*AVAILABLE DATA*.
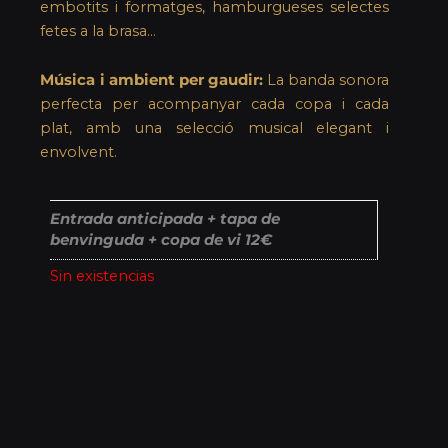
embotits i formatges, hamburgueses selectes
fetes a la brasa…
Música i ambient per gaudir:
La banda sonora
perfecta per acompanyar cada copa i cada
plat, amb una selecció musical elegant i
envolvent.
Entrada anticipada + tapa de
benvinguda + copa de vi 12€
Sin existencias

*PROBLEM TO SOLVE*.
Write out the material above exactly. Skip the pictures.

*FINISHED EXERCISE*.
embotits i formatges, hamburgueses selectes
fetes a la brasa…
Música i ambient per gaudir:
La banda sonora
perfecta per acompanyar cada copa i cada
plat, amb una selecció musical elegant i
envolvent.
Entrada anticipada + tapa de
benvinguda + copa de vi 12€
Sin existencias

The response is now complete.